(Task details) Going from the top of the data below, give again each line through the one containing "S.C. FARMEXIM S.A. S.A.", both ends kept.

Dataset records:

- Opening Delimiter -

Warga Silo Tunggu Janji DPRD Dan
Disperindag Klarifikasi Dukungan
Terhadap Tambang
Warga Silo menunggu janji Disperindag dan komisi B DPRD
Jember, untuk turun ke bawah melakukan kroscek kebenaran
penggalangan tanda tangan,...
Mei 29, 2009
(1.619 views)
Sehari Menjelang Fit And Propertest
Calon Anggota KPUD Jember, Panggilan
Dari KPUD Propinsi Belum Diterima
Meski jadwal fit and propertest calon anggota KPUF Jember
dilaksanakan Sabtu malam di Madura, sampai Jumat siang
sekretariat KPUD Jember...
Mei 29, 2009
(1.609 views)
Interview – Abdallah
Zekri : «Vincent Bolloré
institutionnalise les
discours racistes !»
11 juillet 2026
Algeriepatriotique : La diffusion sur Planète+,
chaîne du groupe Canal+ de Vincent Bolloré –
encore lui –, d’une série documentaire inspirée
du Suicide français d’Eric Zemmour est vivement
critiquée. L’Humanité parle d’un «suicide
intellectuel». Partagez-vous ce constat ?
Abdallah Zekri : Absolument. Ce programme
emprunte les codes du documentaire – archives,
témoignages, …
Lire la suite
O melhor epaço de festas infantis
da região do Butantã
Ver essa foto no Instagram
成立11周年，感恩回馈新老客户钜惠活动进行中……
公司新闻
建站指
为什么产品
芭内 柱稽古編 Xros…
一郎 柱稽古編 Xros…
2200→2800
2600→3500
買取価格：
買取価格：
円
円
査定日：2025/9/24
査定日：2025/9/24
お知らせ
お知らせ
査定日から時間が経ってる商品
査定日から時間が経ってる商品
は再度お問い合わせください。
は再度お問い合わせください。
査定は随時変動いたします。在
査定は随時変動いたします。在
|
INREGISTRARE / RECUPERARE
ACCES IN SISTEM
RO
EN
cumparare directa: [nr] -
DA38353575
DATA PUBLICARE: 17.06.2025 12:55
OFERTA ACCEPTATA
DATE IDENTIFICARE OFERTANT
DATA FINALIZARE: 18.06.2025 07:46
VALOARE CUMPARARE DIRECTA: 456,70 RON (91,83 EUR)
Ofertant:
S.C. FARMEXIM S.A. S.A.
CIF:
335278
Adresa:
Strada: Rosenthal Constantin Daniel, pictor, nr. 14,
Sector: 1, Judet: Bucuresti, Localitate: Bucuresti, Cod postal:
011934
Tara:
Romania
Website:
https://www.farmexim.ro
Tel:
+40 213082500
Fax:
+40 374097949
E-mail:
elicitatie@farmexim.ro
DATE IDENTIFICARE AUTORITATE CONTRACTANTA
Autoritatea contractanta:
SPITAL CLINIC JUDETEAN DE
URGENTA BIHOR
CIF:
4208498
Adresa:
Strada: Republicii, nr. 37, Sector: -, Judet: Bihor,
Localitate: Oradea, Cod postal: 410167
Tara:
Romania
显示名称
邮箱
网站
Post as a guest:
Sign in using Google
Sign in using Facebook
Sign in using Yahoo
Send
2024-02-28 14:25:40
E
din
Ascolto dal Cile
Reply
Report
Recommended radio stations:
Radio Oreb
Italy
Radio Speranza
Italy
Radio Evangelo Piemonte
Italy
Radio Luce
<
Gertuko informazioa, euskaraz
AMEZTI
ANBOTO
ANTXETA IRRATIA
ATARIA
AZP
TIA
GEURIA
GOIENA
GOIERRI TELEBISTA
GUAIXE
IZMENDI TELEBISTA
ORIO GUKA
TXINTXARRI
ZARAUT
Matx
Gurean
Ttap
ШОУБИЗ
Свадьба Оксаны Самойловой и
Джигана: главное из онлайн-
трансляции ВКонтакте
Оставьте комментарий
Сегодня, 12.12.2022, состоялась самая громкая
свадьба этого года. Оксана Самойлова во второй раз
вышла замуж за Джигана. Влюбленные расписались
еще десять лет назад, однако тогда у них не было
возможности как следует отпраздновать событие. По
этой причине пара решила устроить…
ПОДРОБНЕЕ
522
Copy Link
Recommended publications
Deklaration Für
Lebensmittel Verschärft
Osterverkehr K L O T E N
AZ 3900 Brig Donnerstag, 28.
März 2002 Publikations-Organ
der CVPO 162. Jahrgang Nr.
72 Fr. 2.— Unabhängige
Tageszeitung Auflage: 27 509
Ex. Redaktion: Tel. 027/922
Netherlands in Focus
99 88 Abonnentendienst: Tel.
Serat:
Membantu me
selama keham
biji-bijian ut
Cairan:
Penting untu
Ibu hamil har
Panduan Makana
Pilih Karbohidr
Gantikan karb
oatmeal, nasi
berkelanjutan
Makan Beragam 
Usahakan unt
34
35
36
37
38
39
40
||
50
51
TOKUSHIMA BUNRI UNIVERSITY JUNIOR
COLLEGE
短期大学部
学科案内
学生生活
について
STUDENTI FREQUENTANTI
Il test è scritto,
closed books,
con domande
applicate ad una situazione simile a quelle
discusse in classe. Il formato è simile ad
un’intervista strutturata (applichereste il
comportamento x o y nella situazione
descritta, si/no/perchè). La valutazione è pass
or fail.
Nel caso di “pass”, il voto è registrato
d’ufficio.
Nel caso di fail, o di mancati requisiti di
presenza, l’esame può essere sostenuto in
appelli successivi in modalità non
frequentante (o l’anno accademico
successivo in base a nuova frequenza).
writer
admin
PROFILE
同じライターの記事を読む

- Closing Delimiter -

(Expected answer)
Warga Silo Tunggu Janji DPRD Dan
Disperindag Klarifikasi Dukungan
Terhadap Tambang
Warga Silo menunggu janji Disperindag dan komisi B DPRD
Jember, untuk turun ke bawah melakukan kroscek kebenaran
penggalangan tanda tangan,...
Mei 29, 2009
(1.619 views)
Sehari Menjelang Fit And Propertest
Calon Anggota KPUD Jember, Panggilan
Dari KPUD Propinsi Belum Diterima
Meski jadwal fit and propertest calon anggota KPUF Jember
dilaksanakan Sabtu malam di Madura, sampai Jumat siang
sekretariat KPUD Jember...
Mei 29, 2009
(1.609 views)
Interview – Abdallah
Zekri : «Vincent Bolloré
institutionnalise les
discours racistes !»
11 juillet 2026
Algeriepatriotique : La diffusion sur Planète+,
chaîne du groupe Canal+ de Vincent Bolloré –
encore lui –, d’une série documentaire inspirée
du Suicide français d’Eric Zemmour est vivement
critiquée. L’Humanité parle d’un «suicide
intellectuel». Partagez-vous ce constat ?
Abdallah Zekri : Absolument. Ce programme
emprunte les codes du documentaire – archives,
témoignages, …
Lire la suite
O melhor epaço de festas infantis
da região do Butantã
Ver essa foto no Instagram
成立11周年，感恩回馈新老客户钜惠活动进行中……
公司新闻
建站指
为什么产品
芭内 柱稽古編 Xros…
一郎 柱稽古編 Xros…
2200→2800
2600→3500
買取価格：
買取価格：
円
円
査定日：2025/9/24
査定日：2025/9/24
お知らせ
お知らせ
査定日から時間が経ってる商品
査定日から時間が経ってる商品
は再度お問い合わせください。
は再度お問い合わせください。
査定は随時変動いたします。在
査定は随時変動いたします。在
|
INREGISTRARE / RECUPERARE
ACCES IN SISTEM
RO
EN
cumparare directa: [nr] -
DA38353575
DATA PUBLICARE: 17.06.2025 12:55
OFERTA ACCEPTATA
DATE IDENTIFICARE OFERTANT
DATA FINALIZARE: 18.06.2025 07:46
VALOARE CUMPARARE DIRECTA: 456,70 RON (91,83 EUR)
Ofertant:
S.C. FARMEXIM S.A. S.A.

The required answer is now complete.